#### [About this task]
Exact copies of the lines from the one holding "Source code" through the last line of the entries below are to be printed, with pictures omitted.

#### [Source information]
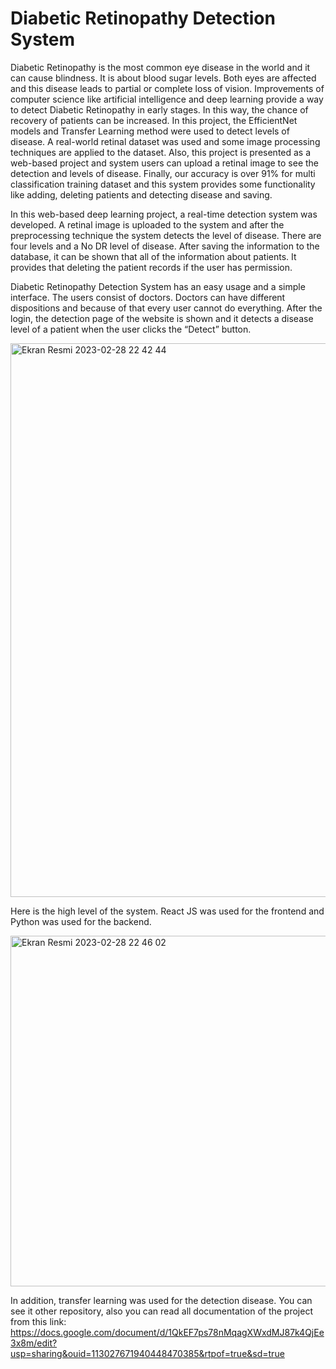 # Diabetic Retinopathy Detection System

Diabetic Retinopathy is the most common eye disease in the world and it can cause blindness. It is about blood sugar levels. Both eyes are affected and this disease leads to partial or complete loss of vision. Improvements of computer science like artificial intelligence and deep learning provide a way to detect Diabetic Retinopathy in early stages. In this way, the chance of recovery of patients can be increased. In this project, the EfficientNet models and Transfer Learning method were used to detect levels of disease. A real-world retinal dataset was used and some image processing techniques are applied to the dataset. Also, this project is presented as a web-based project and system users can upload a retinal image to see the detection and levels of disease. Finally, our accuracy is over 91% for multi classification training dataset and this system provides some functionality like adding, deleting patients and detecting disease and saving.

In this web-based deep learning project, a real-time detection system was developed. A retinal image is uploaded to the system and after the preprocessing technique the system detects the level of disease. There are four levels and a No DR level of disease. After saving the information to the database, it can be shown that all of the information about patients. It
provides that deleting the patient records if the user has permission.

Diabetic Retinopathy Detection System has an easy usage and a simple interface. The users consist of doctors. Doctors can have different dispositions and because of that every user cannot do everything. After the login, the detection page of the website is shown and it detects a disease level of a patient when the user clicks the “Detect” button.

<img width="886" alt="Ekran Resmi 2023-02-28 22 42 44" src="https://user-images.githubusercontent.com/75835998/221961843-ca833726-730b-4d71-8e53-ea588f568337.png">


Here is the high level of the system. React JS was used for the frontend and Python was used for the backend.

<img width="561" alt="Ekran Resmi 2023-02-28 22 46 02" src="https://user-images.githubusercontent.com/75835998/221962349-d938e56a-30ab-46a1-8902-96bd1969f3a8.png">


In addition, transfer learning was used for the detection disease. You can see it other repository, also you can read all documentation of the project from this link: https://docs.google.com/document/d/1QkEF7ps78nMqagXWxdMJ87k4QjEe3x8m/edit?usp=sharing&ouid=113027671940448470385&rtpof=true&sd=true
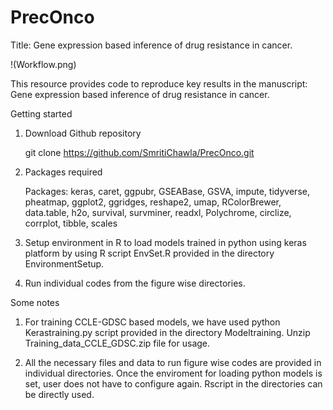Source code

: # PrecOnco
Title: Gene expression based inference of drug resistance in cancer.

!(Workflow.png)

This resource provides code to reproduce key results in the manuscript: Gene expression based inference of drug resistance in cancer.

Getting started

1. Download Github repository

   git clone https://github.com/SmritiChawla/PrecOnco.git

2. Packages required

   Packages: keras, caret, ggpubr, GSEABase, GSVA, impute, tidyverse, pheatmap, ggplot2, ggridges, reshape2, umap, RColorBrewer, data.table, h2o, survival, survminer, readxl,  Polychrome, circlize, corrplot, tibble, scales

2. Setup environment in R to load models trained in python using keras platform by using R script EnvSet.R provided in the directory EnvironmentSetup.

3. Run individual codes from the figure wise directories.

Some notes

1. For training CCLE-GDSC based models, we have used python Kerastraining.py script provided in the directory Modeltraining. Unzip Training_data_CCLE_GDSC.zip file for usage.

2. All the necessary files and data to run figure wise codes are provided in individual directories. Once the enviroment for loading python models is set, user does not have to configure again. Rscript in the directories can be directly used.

#### [Completed task]
Source code

: # PrecOnco
Title: Gene expression based inference of drug resistance in cancer.

!(Workflow.png)

This resource provides code to reproduce key results in the manuscript: Gene expression based inference of drug resistance in cancer.

Getting started

1. Download Github repository

   git clone https://github.com/SmritiChawla/PrecOnco.git

2. Packages required

   Packages: keras, caret, ggpubr, GSEABase, GSVA, impute, tidyverse, pheatmap, ggplot2, ggridges, reshape2, umap, RColorBrewer, data.table, h2o, survival, survminer, readxl,  Polychrome, circlize, corrplot, tibble, scales

2. Setup environment in R to load models trained in python using keras platform by using R script EnvSet.R provided in the directory EnvironmentSetup.

3. Run individual codes from the figure wise directories.

Some notes

1. For training CCLE-GDSC based models, we have used python Kerastraining.py script provided in the directory Modeltraining. Unzip Training_data_CCLE_GDSC.zip file for usage.

2. All the necessary files and data to run figure wise codes are provided in individual directories. Once the enviroment for loading python models is set, user does not have to configure again. Rscript in the directories can be directly used.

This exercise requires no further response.